• **Exercise material**:
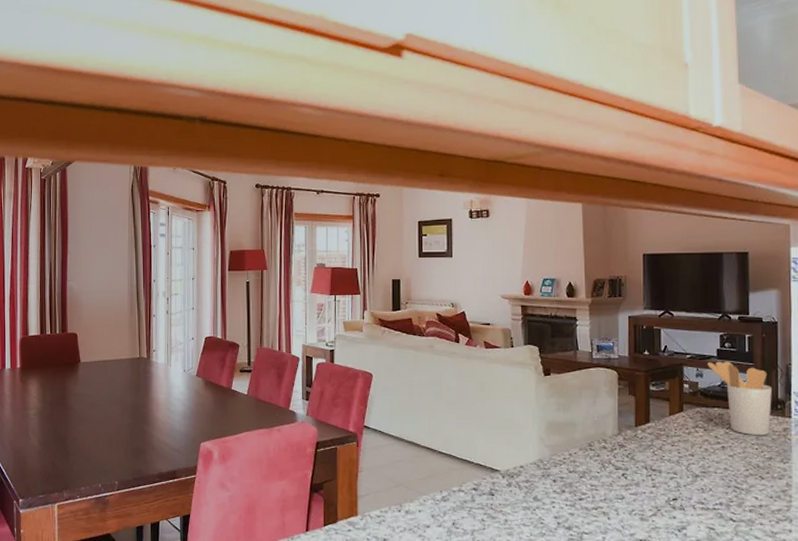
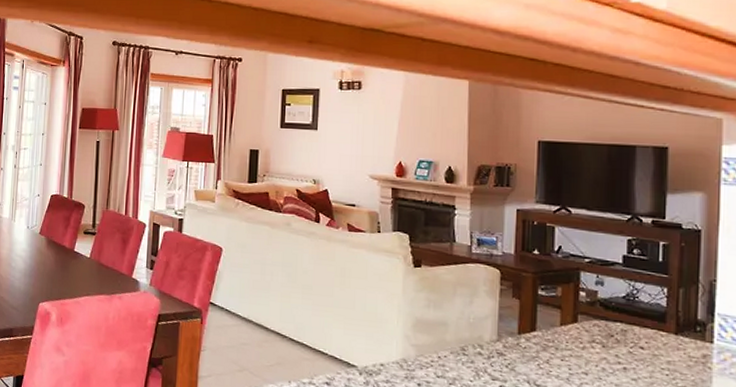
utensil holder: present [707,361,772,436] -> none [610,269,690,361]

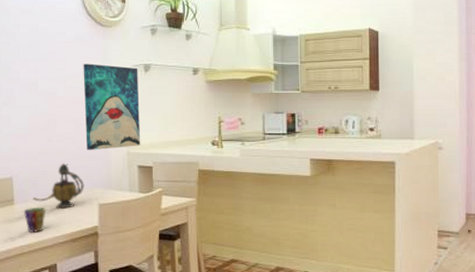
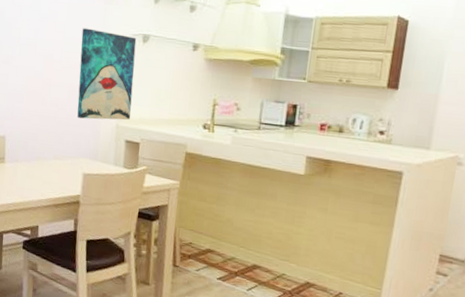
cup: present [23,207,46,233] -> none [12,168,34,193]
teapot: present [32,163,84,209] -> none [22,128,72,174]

==

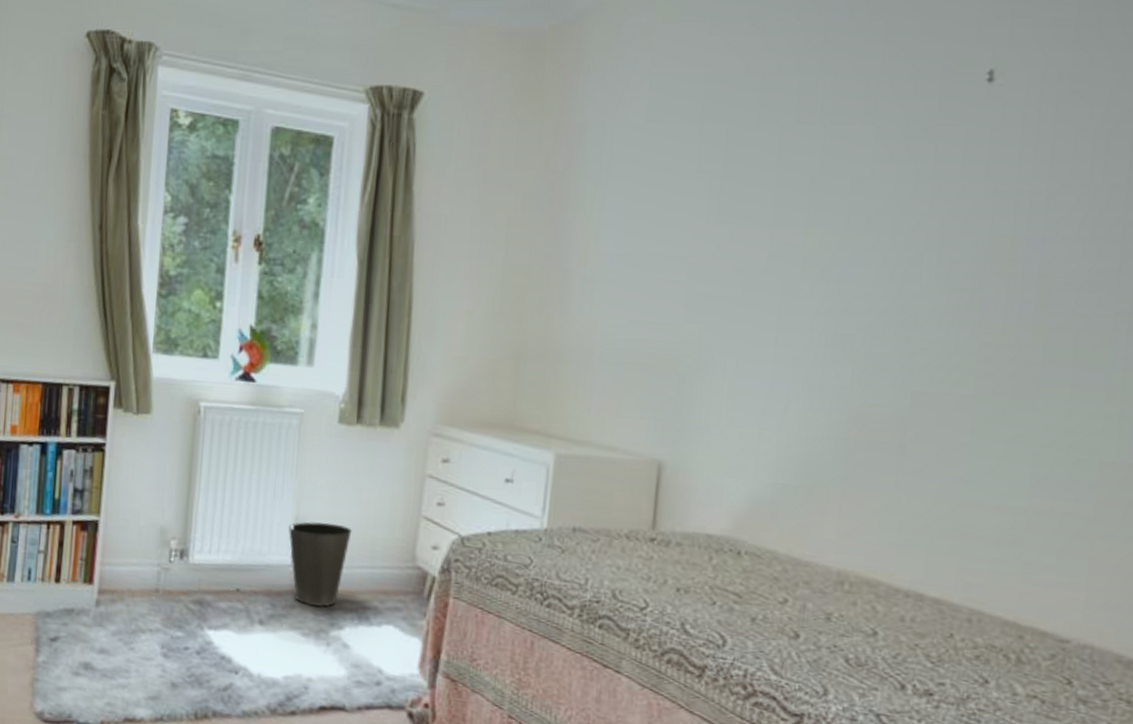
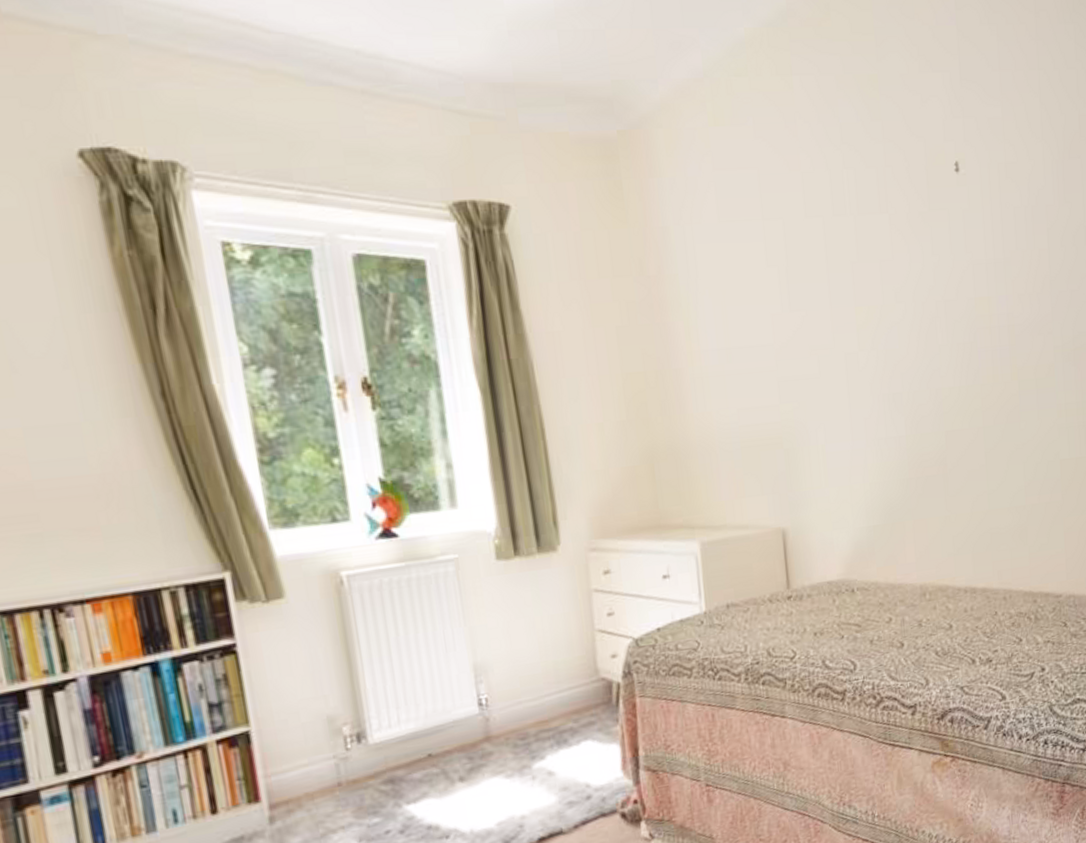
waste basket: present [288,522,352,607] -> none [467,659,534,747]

==

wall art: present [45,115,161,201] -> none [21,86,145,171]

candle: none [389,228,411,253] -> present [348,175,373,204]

• **Exercise aim**: Only one stretch of the material above is wanted: the line containing "utensil holder: present" through the line containing "teapot: present [32,163,84,209]". Restate it word for word, minus the pictures.

• **Solution to this problem**:
utensil holder: present [707,361,772,436] -> none [610,269,690,361]

cup: present [23,207,46,233] -> none [12,168,34,193]
teapot: present [32,163,84,209] -> none [22,128,72,174]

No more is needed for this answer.